The NSE, in collaboration with London Stock Exchange (LSE) hosted the 5th edition of the NSE-LSE Dual Listing Conference.
Themed: “Attracting Global Capital to Drive Nigeria’s Economic Reforms and Sustainable Growth Development,” the conference brought together companies keen to explore a London/Lagos dual listing, corporate finance experts, lawyers, capital market operators, regulators, government officials, media and thought leaders to discuss investment opportunities in Nigeria.
“This event came at a time when Nigeria has turned a corner from its worst recession in over two decades to have the best performing stock exchange in Africa and third best performing globally. I have no doubt that the insightful deliberations at this conference would drive the level of engagement and idea generation that will solidify and strengthen our capital markets partnership and reinforce the drive of Federal, States and Corporates in accessing the deep pool of capital inherent in the Nigerian capital market and on the London Bourse.
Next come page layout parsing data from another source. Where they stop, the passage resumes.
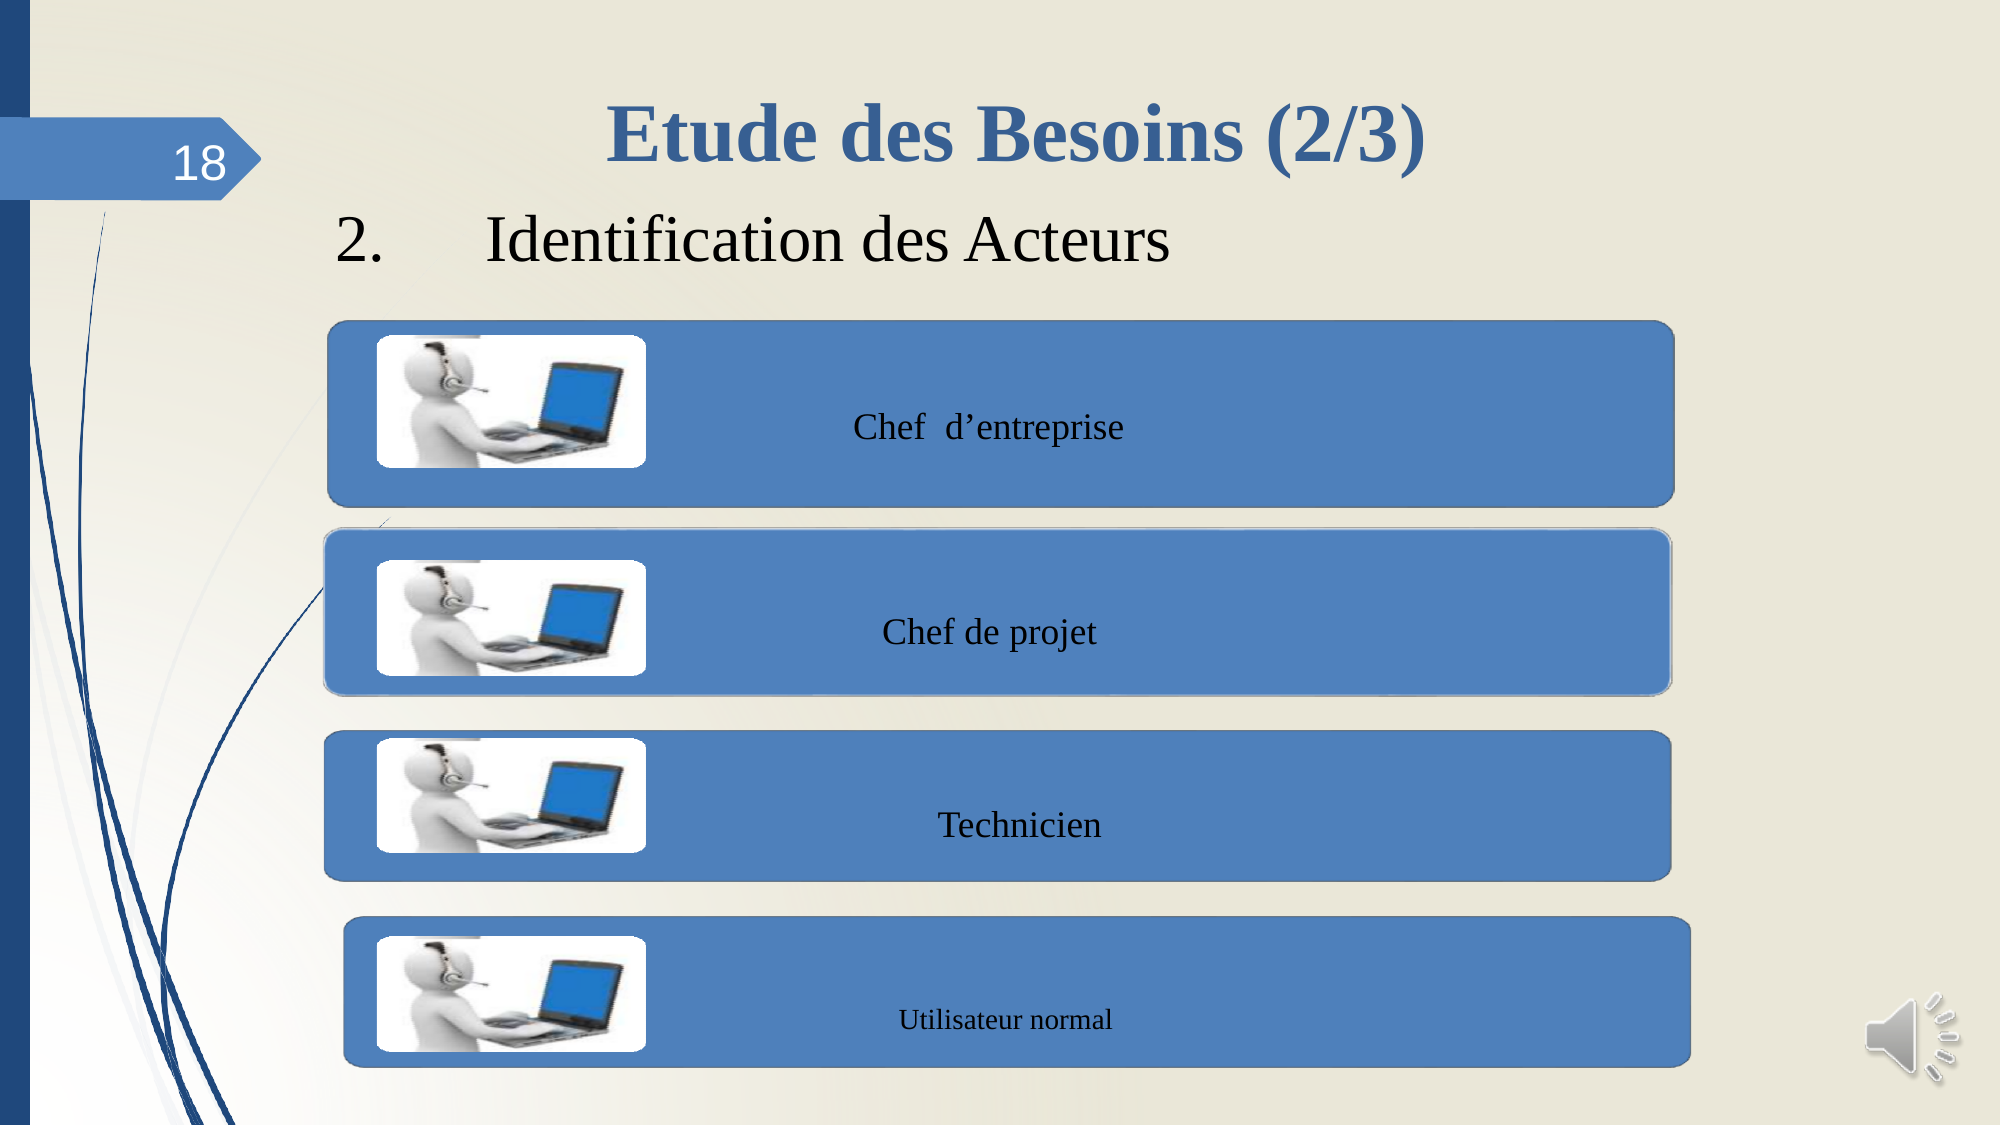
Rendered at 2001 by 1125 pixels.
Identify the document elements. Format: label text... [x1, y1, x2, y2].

text_box [376, 936, 646, 1052]
text_box [322, 527, 1673, 697]
text_box [376, 335, 646, 468]
text_box Chef de projet [646, 599, 1359, 660]
text_box Utilisateur normal [883, 985, 1254, 1069]
title Etude des Besoins (2/3) [604, 75, 1431, 266]
text_box 18 [155, 122, 243, 198]
text_box [343, 916, 1692, 1068]
picture [30, 0, 2000, 1125]
text_box [1864, 989, 1965, 1090]
text_box 2. Identification des Acteurs [333, 192, 1254, 275]
text_box Chef d’entreprise [838, 394, 1476, 455]
text_box [323, 730, 1672, 882]
text_box [327, 320, 1675, 508]
text_box Technicien [646, 792, 1402, 853]
text_box [376, 738, 646, 853]
text_box [376, 560, 646, 676]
I encourage us to utilise the opportunities that exist between our exchanges to enhance capacity in our markets and promote diversity of investment products to meet the needs of a wide range of investors and issuers,” Onyema said.
Similarly, last year, the NSE migrated Access Bank Plc, Lafarge Africa Plc, Seplat Petroleum Development Company Plc and United Bank for Africa Plc to its Premium Board.
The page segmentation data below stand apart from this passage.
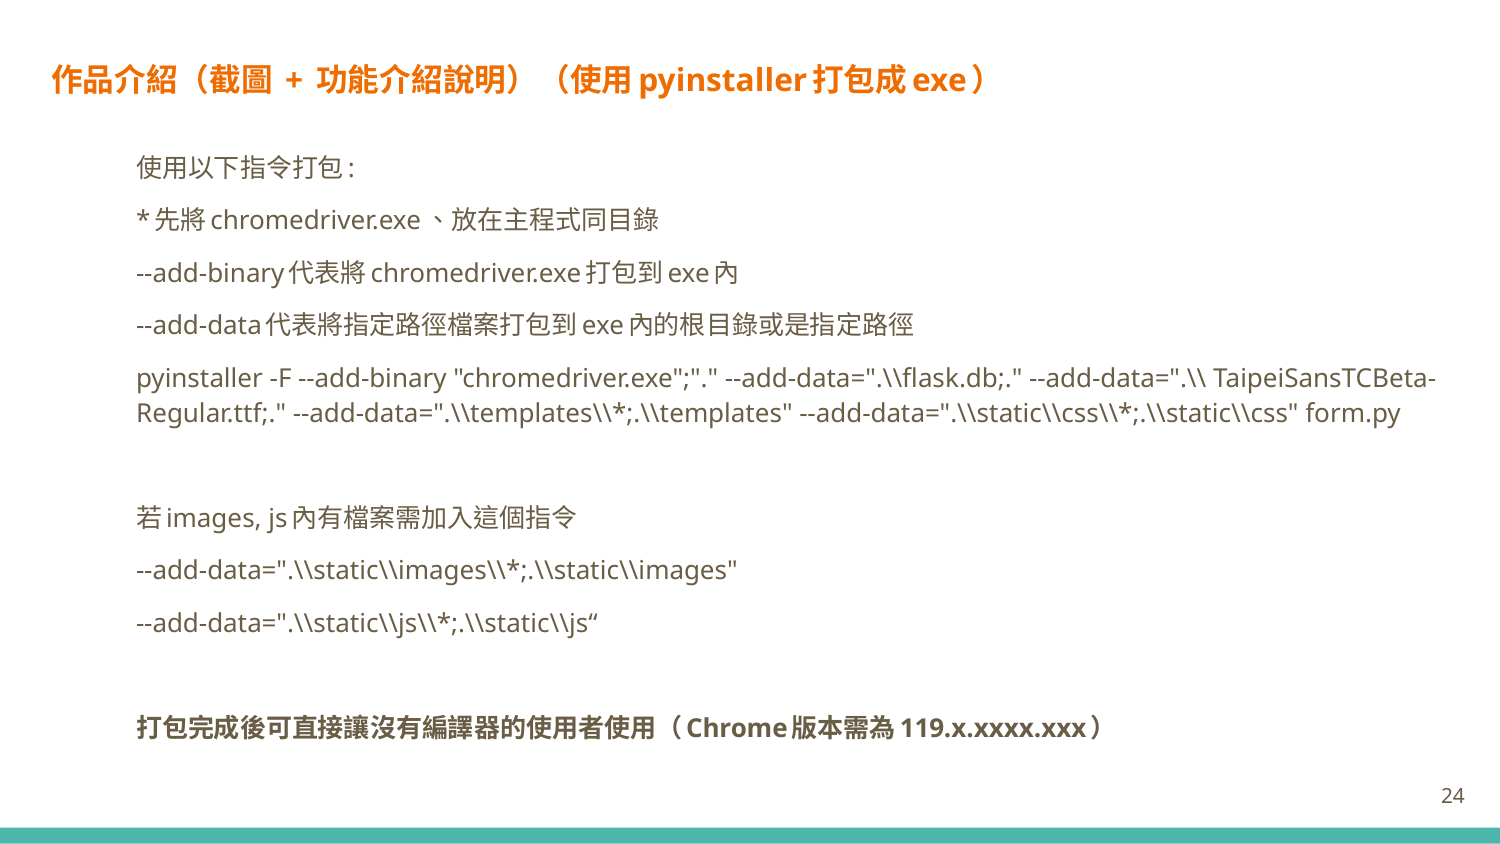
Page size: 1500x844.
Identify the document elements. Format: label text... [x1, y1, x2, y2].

list 使用以下指令打包: *先將chromedriver.exe、放在主程式同目錄 --add-binary代表將chromedriver.exe打包到exe內 --add-data代表將指定路徑檔案打包到exe內的根目錄或是指定路徑 pyinstaller -F --add-binary "chromedriver.exe";"." --add-data=".\\flask.db;." --add-data=".\\ TaipeiSansTCBeta-Regular.ttf;." --add-data=".\\templates\\*;.\\templates" --add-data=".\\static\\css\\*;.\\static\\css" form.py 若images, js內有檔案需加入這個指令 --add-data=".\\static\\images\\*;.\\static\\images" --add-data=".\\static\\js\\*;.\\static\\js“ 打包完成後可直接讓沒有編譯器的使用者使用（Chrome版本需為119.x.xxxx.xxx） [51, 131, 1449, 794]
slide_number 24 [1389, 764, 1480, 830]
title 作品介紹（截圖 + 功能介紹說明）（使用pyinstaller打包成exe） [51, 44, 1449, 115]
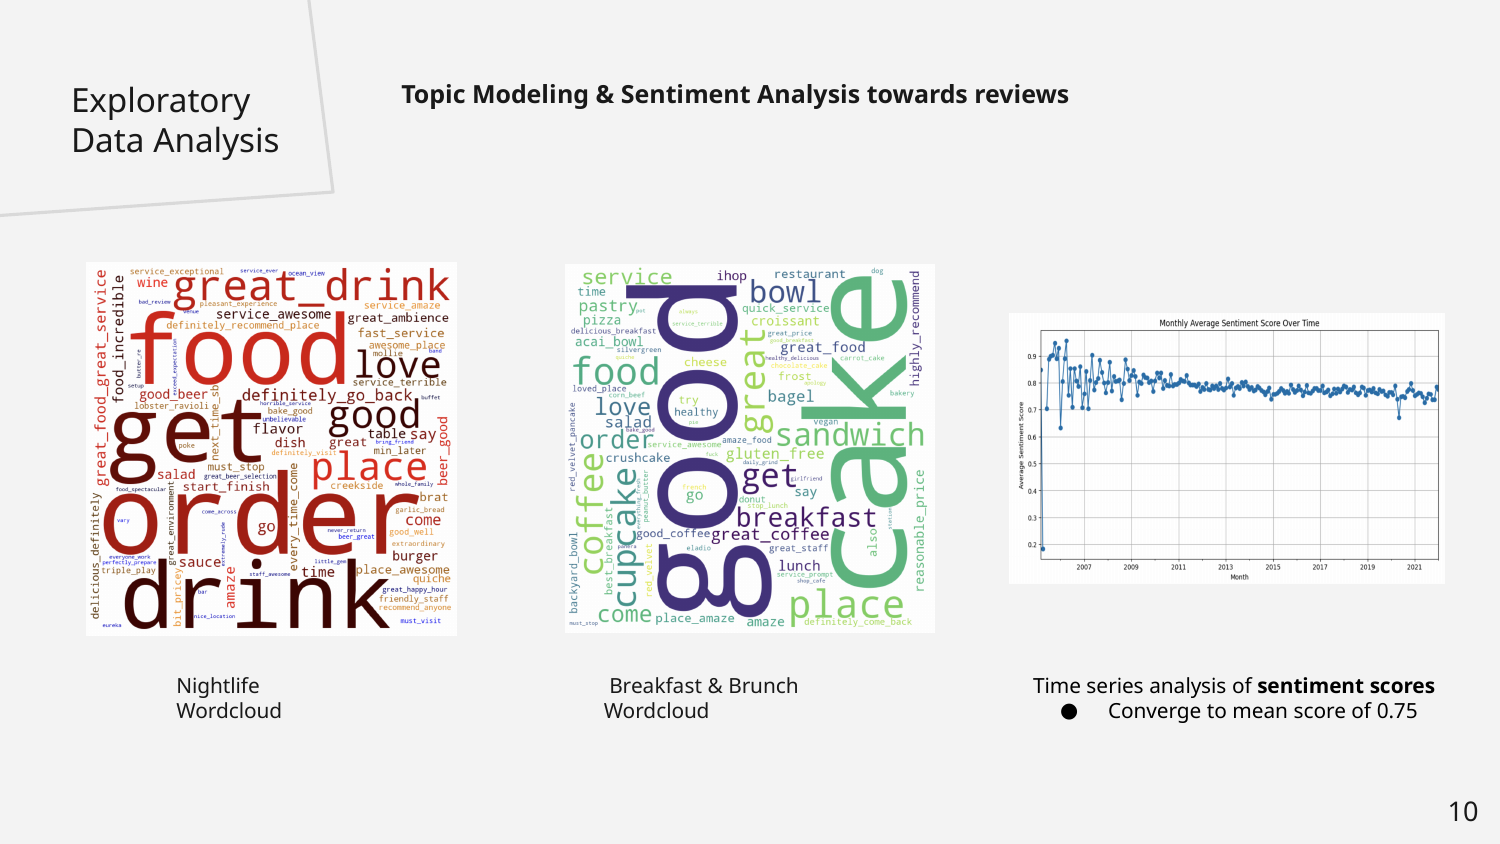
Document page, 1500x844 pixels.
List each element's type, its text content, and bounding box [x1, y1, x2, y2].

picture [86, 262, 457, 636]
slide_number ‹#› [1403, 779, 1494, 844]
picture [1009, 313, 1445, 585]
text_box Nightlife Wordcloud [161, 657, 382, 704]
text_box Breakfast & Brunch Wordcloud [588, 657, 900, 704]
picture [564, 264, 935, 633]
title Exploratory Data Analysis [56, 63, 342, 220]
text_box Topic Modeling & Sentiment Analysis towards reviews [386, 63, 1129, 145]
text_box [0, 0, 317, 216]
text_box Time series analysis of sentiment scores Converge to mean score of 0.75 [1018, 657, 1486, 785]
The Premium Board is the listing segment for the elite group of issuers that meet the exchange’s most stringent corporate governance and listing standards. The board is a platform for showcasing companies who are industry leaders in their sectors. Premium Board features companies that adhere to international best practices on corporate governance and meet the exchange’s highest standards of capitalization and liquidity. The board gives a company access to a global pool of investors who are focused on companies managed in conformity to the highest standards in their target markets.
The NSE said the Access Bank Plc, Lafarge Africa Plc, Seplat Petroleum Development Company Plc and United Bank for Africa Plc have all passed the Corporate Governance Rating System (CGRS).
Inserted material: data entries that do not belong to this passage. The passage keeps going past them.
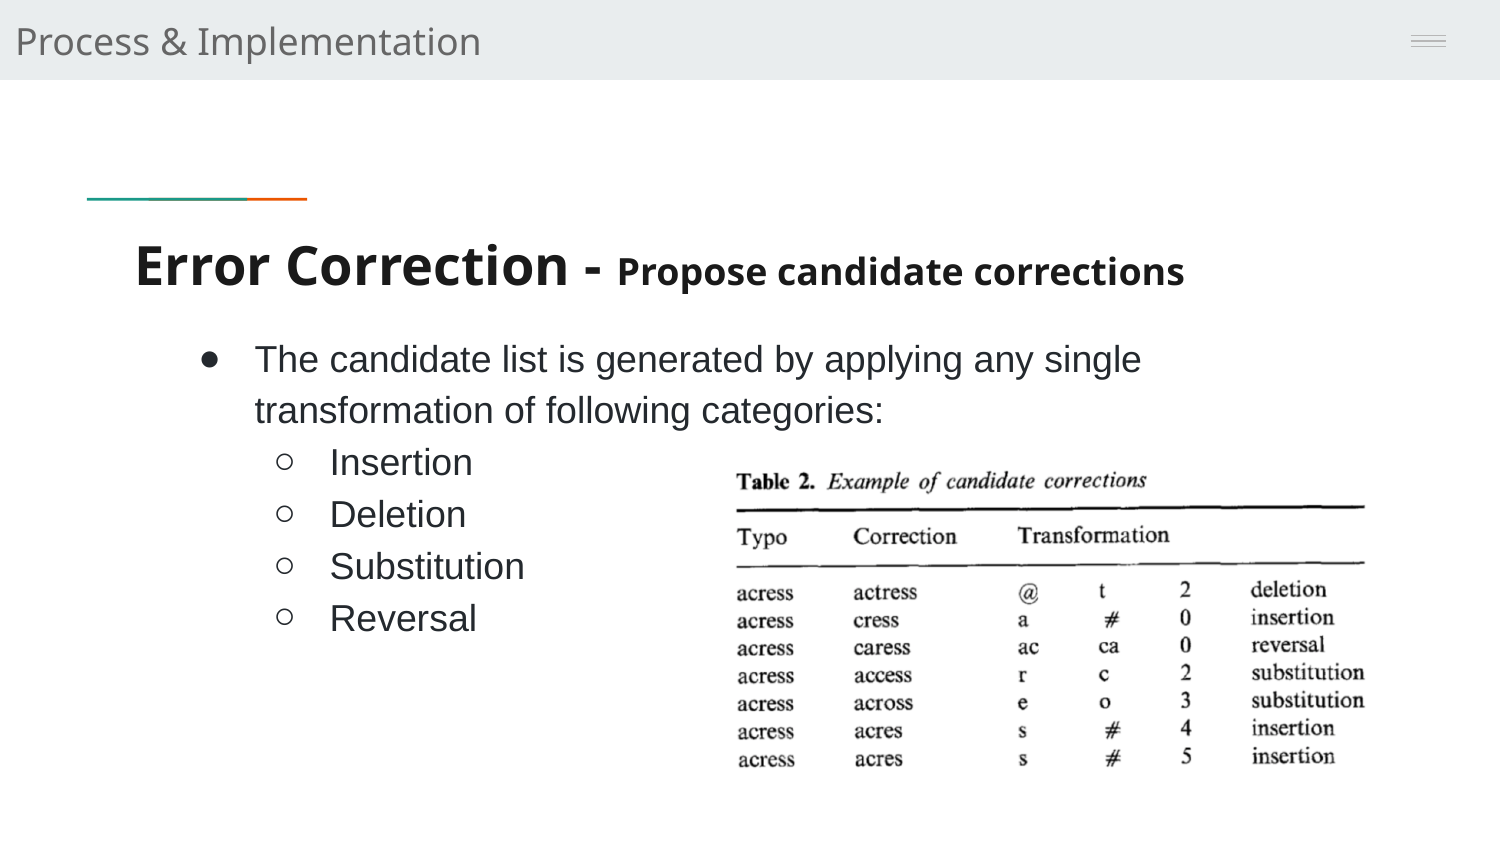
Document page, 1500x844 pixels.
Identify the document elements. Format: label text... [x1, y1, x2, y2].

list The candidate list is generated by applying any single transformation of following categories: Insertion Deletion Substitution Reversal [164, 313, 1381, 844]
picture [725, 458, 1382, 778]
text_box Process & Implementation [0, 0, 787, 144]
title Error Correction - Propose candidate corrections [119, 216, 1381, 305]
“This migration affirms the strides our listed companies are making towards meeting the highest standards of corporate governance and underpins the robustness of our market. The new companies have consistently demonstrated their inherent values to be globally competitive brands and we congratulate them on the attainment of this migration,” Onyema said.
Bright outlook
Although the market remained bearish in the first week of 2019, analysts are optimistic that a positive performance should be expected at the end of the year.
Analysts at WSTC Securities Limited said: “The equities market closed in red in 2018, declining by 17.81 per cent. We expect the bearish trend to extend to 2019, on the back of heightened risk in the Nigerian political environment. However, we posit a reverse direction of the market in the second quarter, as we expect political stability to support sentiment.”
In their own outlook, analysts at FSDH Research said although a number of factors may limit the growth of the equity market in 2019, they believe it will record a modest recovery.
“The election activities that will dominate the first quarter of the year may deter investors throughout Q1 2019. However, informed investors usually make money from the equity market when other investors are cautious. Therefore, we expect some strategic positioning in the equity market in Q1 2019 ahead of a recovery in Q2 2019,” they said.